- TASK DATA -
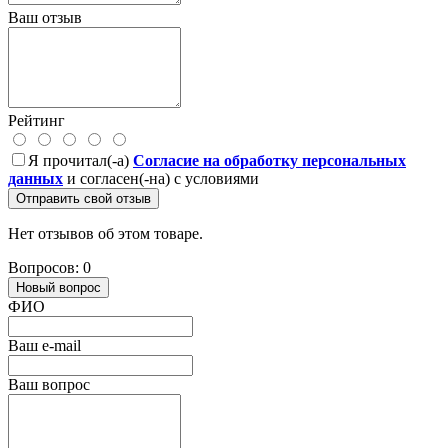
Ваш отзыв
Рейтинг
Я прочитал(-а)
Согласие на обработку персональных
данных
и согласен(-на) с условиями
Отправить свой отзыв
Нет отзывов об этом товаре.
Вопросов: 0
Новый вопрос
ФИО
Ваш e-mail
Ваш вопрос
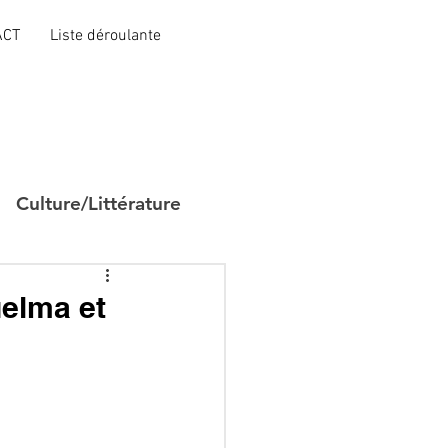
ACT
Liste déroulante
Culture/Littérature
uelma et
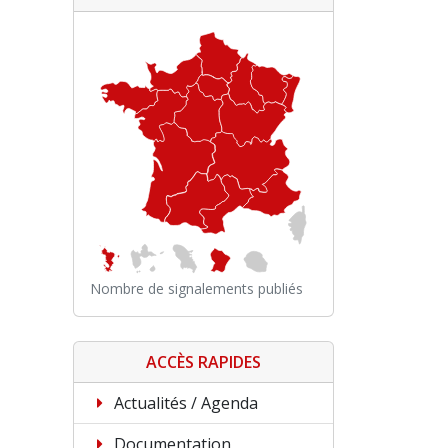
Nombre de signalements publiés
ACCÈS RAPIDES
Actualités / Agenda
Documentation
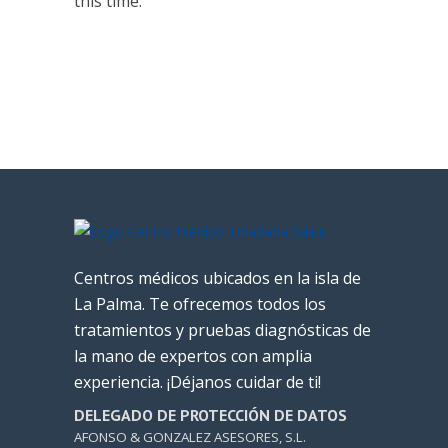
this time.
Centros médicos ubicados en la isla de
La Palma. Te ofrecemos todos los
tratamientos y pruebas diagnósticas de
la mano de expertos con amplia
experiencia. ¡Déjanos cuidar de ti!
DELEGADO DE PROTECCIÓN DE DATOS
AFONSO & GONZALEZ ASESORES, S.L.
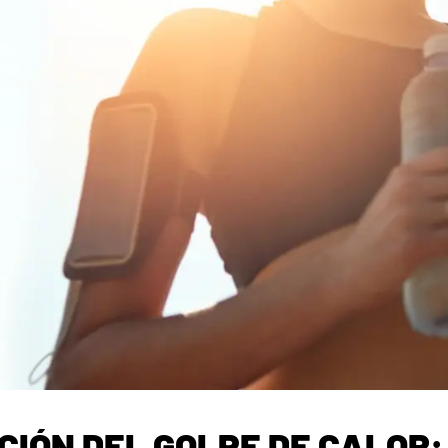
IÓN DEL GOLPE DE CALOR:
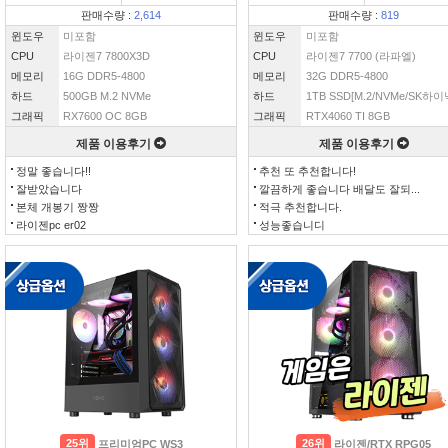
판매수량 :
2,614
판매수량 :
819
윈도우
미포함
윈도우
미포함
CPU
라이젠7 7800X3D
CPU
라이젠7 7700 (라파엘)
메모리
16G DDR5-4800
메모리
32G DDR5-4800
하드
500GB M.2 NVMe
하드
1TB SSD[M.2/NVMe/SK하이닉
그래픽
RX7600 OC 8GB
그래픽
RTX4060 TI 8GB
제품 이용후기
제품 이용후기
정말 좋습니다!!
추천 또 추천합니다!
잘받았습니다
깔끔하게 좋습니다 배달도 잘되...
본체 개봉기 짱짱
적극 추천합니다.
라이젠pc er02
성능좋습니디
25위
26위
프리미엄PC WS3
라이젠/RTX RPG05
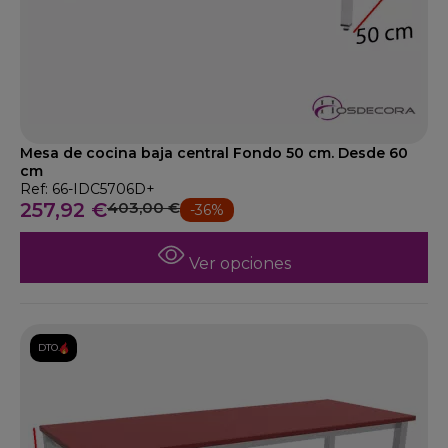
Mesa de cocina baja central Fondo 50 cm. Desde 60
cm
Ref: 66-IDC5706D+
257,92 €
403,00 €
-36%
Ver opciones
DTO.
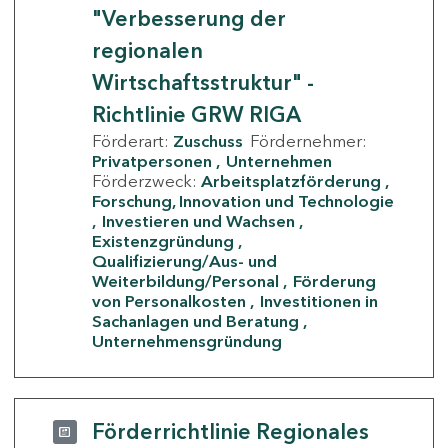
"Verbesserung der
regionalen
Wirtschaftsstruktur" -
Richtlinie GRW RIGA
Förderart:
Zuschuss
Fördernehmer:
Privatpersonen
Unternehmen
Förderzweck:
Arbeitsplatzförderung
Forschung, Innovation und Technologie
Investieren und Wachsen
Existenzgründung
Qualifizierung/Aus- und
Weiterbildung/Personal
Förderung
von Personalkosten
Investitionen in
Sachanlagen und Beratung
Unternehmensgründung
Förderrichtlinie Regionales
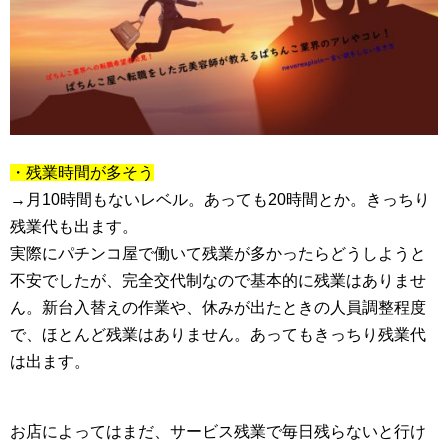
・残業時間が多そう
→月10時間もないレベル。あっても20時間とか。きっちり
残業代も出ます。
実際にパチンコ屋で働いて残業が多かったらどうしようと
不安でしたが、完全交代制なので基本的に残業はありませ
ん。新台入替えの作業や、休みが出たときの人員調整程度
で、ほとんど残業はありません。あってもきっちり残業代
は出ます。
お店によってはまだ、サービス残業で毎日残らないと行け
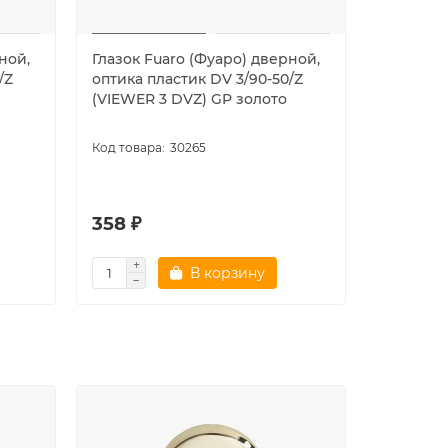
ной,
Глазок Fuaro (Фуаро) дверной,
Глазок F
/Z
оптика пластик DV 3/90-50/Z
оптика п
(VIEWER 3 DVZ) GP золото
(VIEWER
30265
358 ₽
513 ₽
В корзину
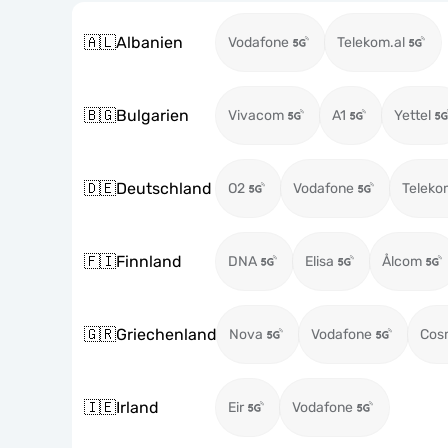
🇦🇱
Albanien
Vodafone
Telekom.al
🇧🇬
Bulgarien
Vivacom
A1
Yettel
🇩🇪
Deutschland
O2
Vodafone
Teleko
🇫🇮
Finnland
DNA
Elisa
Ålcom
🇬🇷
Griechenland
Nova
Vodafone
Cos
🇮🇪
Irland
Eir
Vodafone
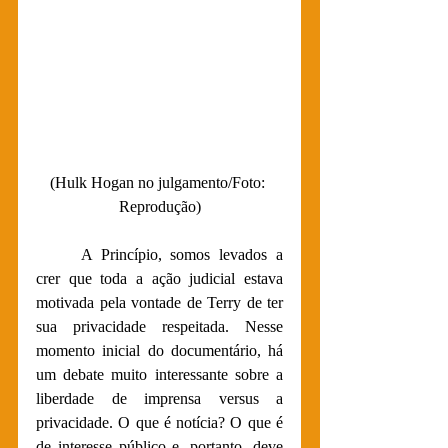
(Hulk Hogan no julgamento/Foto: 
Reprodução)
A Princípio, somos levados a 
crer que toda a ação judicial estava 
motivada pela vontade de Terry de ter 
sua privacidade respeitada. Nesse 
momento inicial do documentário, há 
um debate muito interessante sobre a 
liberdade de imprensa versus a 
privacidade. O que é notícia? O que é 
de interesse público e, portanto, deve 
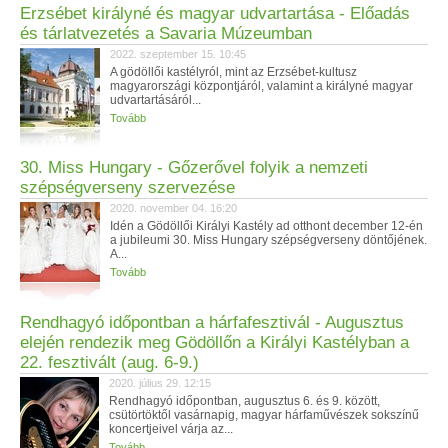
Erzsébet királyné és magyar udvartartása - Előadás
és tárlatvezetés a Savaria Múzeumban
2022. szeptember 15. 10:45
A gödöllői kastélyról, mint az Erzsébet-kultusz
magyarországi központjáról, valamint a királyné magyar
udvartartásáról...
Tovább
30. Miss Hungary - Gőzerővel folyik a nemzeti
szépségverseny szervezése
2020. november 04. 16:20
Idén a Gödöllői Királyi Kastély ad otthont december 12-én
a jubileumi 30. Miss Hungary szépségverseny döntőjének.
A...
Tovább
Rendhagyó időpontban a hárfafesztivál - Augusztus
elején rendezik meg Gödöllőn a Királyi Kastélyban a
22. fesztivált (aug. 6-9.)
2020. július 29. 12:15
Rendhagyó időpontban, augusztus 6. és 9. között,
csütörtöktől vasárnapig, magyar hárfaművészek sokszínű
koncertjeivel várja az...
Tovább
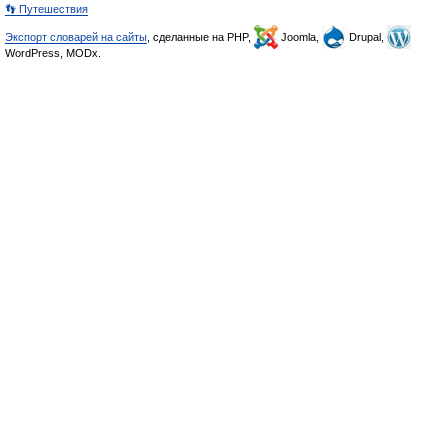
👣 Путешествия
Экспорт словарей на сайты
, сделанные на PHP,
Joomla,
Drupal,
WordPress, MODx.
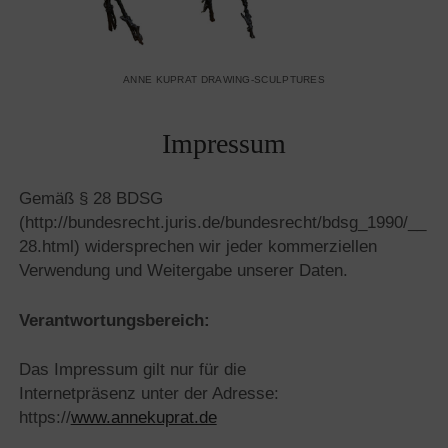
ANNE KUPRAT DRAWING-SCULPTURES
Impressum
Gemäß § 28 BDSG
(http://bundesrecht.juris.de/bundesrecht/bdsg_1990/__
28.html) widersprechen wir jeder kommerziellen
Verwendung und Weitergabe unserer Daten.
Verantwortungsbereich:
Das Impressum gilt nur für die
Internetpräsenz unter der Adresse:
https://
www.annekuprat.de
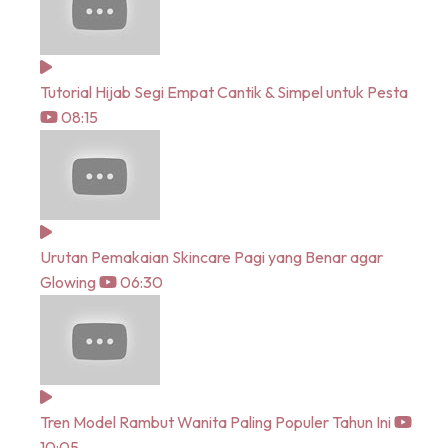
Tutorial Hijab Segi Empat Cantik & Simpel untuk Pesta
08:15
Urutan Pemakaian Skincare Pagi yang Benar agar
Glowing
06:30
Tren Model Rambut Wanita Paling Populer Tahun Ini
10:05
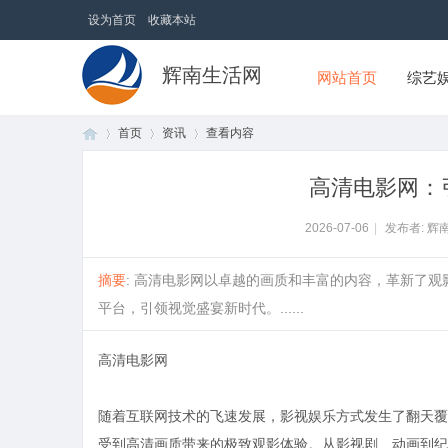
设为首页
收藏本站
辉南生活网
网站首页
综艺
首页
资讯
查看内容
高清电影网：
首
›
›
›
2026-07-06
|
发布者: 辉
摘要
: 高清电影网以卓越的画质和丰富的内容，革新了
平台，引领视觉盛宴新时代。......
高清电影网
随着互联网技术的飞速发展，影视娱乐方式发生了翻天覆
页
受到高清画质带来的极致观影体验。从影视剧、动画到纪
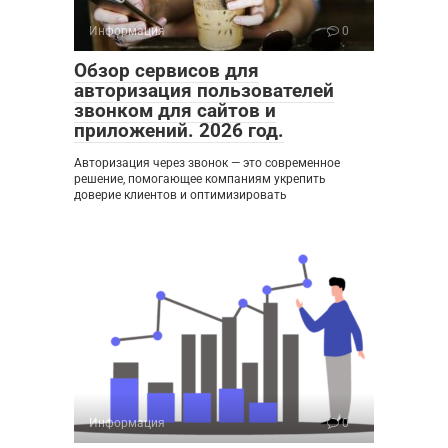
Информация
0
Обзор сервисов для
авторизация пользователей
звонком для сайтов и
приложений. 2026 год.
Авторизация через звонок — это современное
решение, помогающее компаниям укрепить
доверие клиентов и оптимизировать
Информация
0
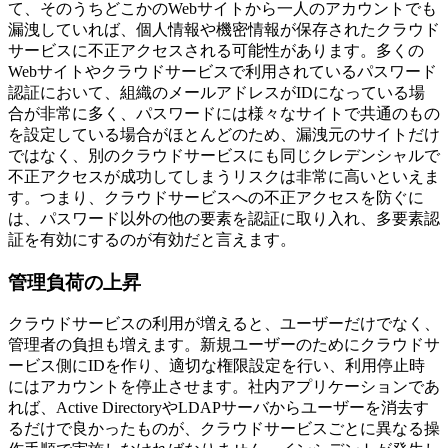
て、そのうちどこかのWebサイトから一人のアカウントでも
漏洩していれば、個人情報や機密情報が保存されたクラウド
サービスに不正アクセスされる可能性があります。多くの
Webサイトやクラウドサービスで利用されているパスワード
認証において、組織のメールアドレスがIDになっている場
合が非常に多く、パスワードには様々なサイトで共通のもの
を設定している場合がほとんどのため、漏洩元のサイトだけ
ではなく、別のクラウドサービスにも同じクレデンシャルで
不正アクセスが成功してしまうリスクは非常に高いといえま
す。つまり、クラウドサービスへの不正アクセスを防ぐに
は、パスワード以外の他の要素を認証に取り入れ、多要素認
証を有効にするのが有効だと言えます。
管理負荷の上昇
クラウドサービスの利用が増えると、ユーザーだけでなく、
管理者の負担も増えます。新規ユーザーのためにクラウドサ
ービス側にIDを作り、適切な権限設定を行い、利用停止時
にはアカウントを停止させます。社内アプリケーションであ
れば、Active DirectoryやLDAPサーバからユーザーを消去す
るだけで良かったものが、クラウドサービスごとに異なる操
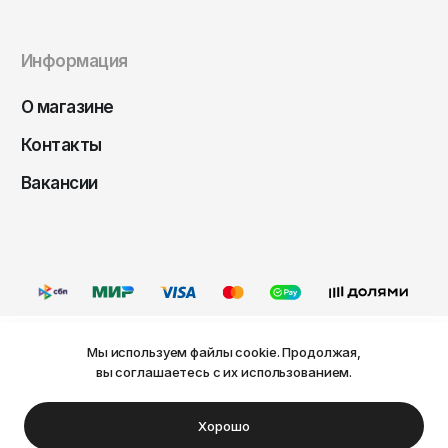
Чита
Элиста
Информация
Южно-Сахалинск
Якутск
О магазине
Ярославль
Контакты
Вакансии
Мы используем файлы cookie. Продолжая,
Ваш город Пермь?
вы соглашаетесь с их использованием.
Оферта
Политика конфиденциальности
Пользовательское соглашение
Нет
Да
© FRIDAY, 2026
Хорошо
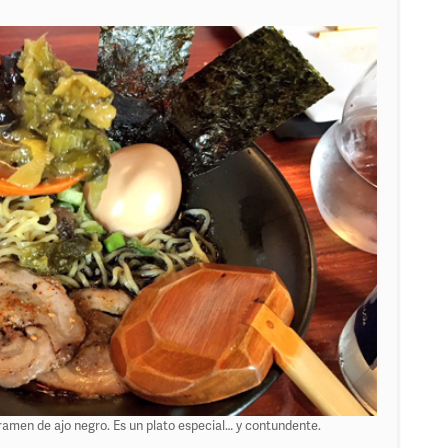
amen de ajo negro. Es un plato especial… y contundente.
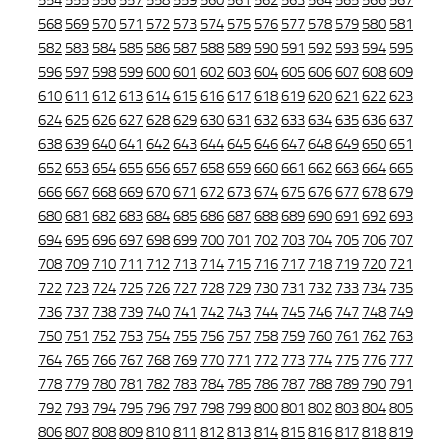
554
555
556
557
558
559
560
561
562
563
564
565
566
567
568
569
570
571
572
573
574
575
576
577
578
579
580
581
582
583
584
585
586
587
588
589
590
591
592
593
594
595
596
597
598
599
600
601
602
603
604
605
606
607
608
609
610
611
612
613
614
615
616
617
618
619
620
621
622
623
624
625
626
627
628
629
630
631
632
633
634
635
636
637
638
639
640
641
642
643
644
645
646
647
648
649
650
651
652
653
654
655
656
657
658
659
660
661
662
663
664
665
666
667
668
669
670
671
672
673
674
675
676
677
678
679
680
681
682
683
684
685
686
687
688
689
690
691
692
693
694
695
696
697
698
699
700
701
702
703
704
705
706
707
708
709
710
711
712
713
714
715
716
717
718
719
720
721
722
723
724
725
726
727
728
729
730
731
732
733
734
735
736
737
738
739
740
741
742
743
744
745
746
747
748
749
750
751
752
753
754
755
756
757
758
759
760
761
762
763
764
765
766
767
768
769
770
771
772
773
774
775
776
777
778
779
780
781
782
783
784
785
786
787
788
789
790
791
792
793
794
795
796
797
798
799
800
801
802
803
804
805
806
807
808
809
810
811
812
813
814
815
816
817
818
819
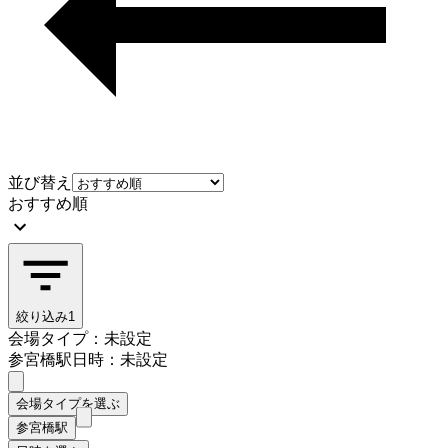
並び替え
おすすめ順
絞り込み
1
会場タイプ：未設定
参宮橋駅
日時：未設定
会場タイプを選ぶ
参宮橋駅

- WHAT THIS TASK INVOLVES -
Show the lines from the data above that contain the string "Impressum".

- RESULT OF THE EXERCISE -
Impressum
Das Impressum gilt nur für die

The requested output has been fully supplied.